Exercise instructions: Please give the lines below again word for word, changing nothing.

[Raw records]
============================================================

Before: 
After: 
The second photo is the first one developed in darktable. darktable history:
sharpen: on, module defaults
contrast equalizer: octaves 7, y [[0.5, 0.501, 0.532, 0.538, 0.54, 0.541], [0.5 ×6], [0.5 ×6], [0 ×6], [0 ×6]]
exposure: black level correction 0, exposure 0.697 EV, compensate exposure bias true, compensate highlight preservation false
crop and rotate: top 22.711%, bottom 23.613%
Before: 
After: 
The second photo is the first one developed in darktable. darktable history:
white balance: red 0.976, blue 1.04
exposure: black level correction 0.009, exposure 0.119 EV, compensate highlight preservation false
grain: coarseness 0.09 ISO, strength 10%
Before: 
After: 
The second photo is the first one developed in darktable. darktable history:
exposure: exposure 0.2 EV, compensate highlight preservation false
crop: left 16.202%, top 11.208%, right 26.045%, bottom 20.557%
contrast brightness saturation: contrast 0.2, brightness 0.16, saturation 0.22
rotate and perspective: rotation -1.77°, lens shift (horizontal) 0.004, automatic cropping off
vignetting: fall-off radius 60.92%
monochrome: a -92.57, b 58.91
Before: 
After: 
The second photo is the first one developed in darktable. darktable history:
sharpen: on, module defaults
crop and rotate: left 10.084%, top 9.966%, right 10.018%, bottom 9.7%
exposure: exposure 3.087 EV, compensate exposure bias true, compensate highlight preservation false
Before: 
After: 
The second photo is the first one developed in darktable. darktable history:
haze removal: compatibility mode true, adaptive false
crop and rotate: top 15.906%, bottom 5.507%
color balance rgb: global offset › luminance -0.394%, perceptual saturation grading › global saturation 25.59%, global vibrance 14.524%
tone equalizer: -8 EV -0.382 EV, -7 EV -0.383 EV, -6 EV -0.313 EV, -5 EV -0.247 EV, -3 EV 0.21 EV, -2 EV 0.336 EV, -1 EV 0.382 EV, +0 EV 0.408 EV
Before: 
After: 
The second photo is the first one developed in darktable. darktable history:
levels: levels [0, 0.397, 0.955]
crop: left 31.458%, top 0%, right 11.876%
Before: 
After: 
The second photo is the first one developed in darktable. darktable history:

============================================================

Response to this task:
Before: 
After: 
The second photo is the first one developed in darktable. darktable history:
sharpen: on, module defaults
contrast equalizer: octaves 7, y [[0.5, 0.501, 0.532, 0.538, 0.54, 0.541], [0.5 ×6], [0.5 ×6], [0 ×6], [0 ×6]]
exposure: black level correction 0, exposure 0.697 EV, compensate exposure bias true, compensate highlight preservation false
crop and rotate: top 22.711%, bottom 23.613%
Before: 
After: 
The second photo is the first one developed in darktable. darktable history:
white balance: red 0.976, blue 1.04
exposure: black level correction 0.009, exposure 0.119 EV, compensate highlight preservation false
grain: coarseness 0.09 ISO, strength 10%
Before: 
After: 
The second photo is the first one developed in darktable. darktable history:
exposure: exposure 0.2 EV, compensate highlight preservation false
crop: left 16.202%, top 11.208%, right 26.045%, bottom 20.557%
contrast brightness saturation: contrast 0.2, brightness 0.16, saturation 0.22
rotate and perspective: rotation -1.77°, lens shift (horizontal) 0.004, automatic cropping off
vignetting: fall-off radius 60.92%
monochrome: a -92.57, b 58.91
Before: 
After: 
The second photo is the first one developed in darktable. darktable history:
sharpen: on, module defaults
crop and rotate: left 10.084%, top 9.966%, right 10.018%, bottom 9.7%
exposure: exposure 3.087 EV, compensate exposure bias true, compensate highlight preservation false
Before: 
After: 
The second photo is the first one developed in darktable. darktable history:
haze removal: compatibility mode true, adaptive false
crop and rotate: top 15.906%, bottom 5.507%
color balance rgb: global offset › luminance -0.394%, perceptual saturation grading › global saturation 25.59%, global vibrance 14.524%
tone equalizer: -8 EV -0.382 EV, -7 EV -0.383 EV, -6 EV -0.313 EV, -5 EV -0.247 EV, -3 EV 0.21 EV, -2 EV 0.336 EV, -1 EV 0.382 EV, +0 EV 0.408 EV
Before: 
After: 
The second photo is the first one developed in darktable. darktable history:
levels: levels [0, 0.397, 0.955]
crop: left 31.458%, top 0%, right 11.876%
Before: 
After: 
The second photo is the first one developed in darktable. darktable history:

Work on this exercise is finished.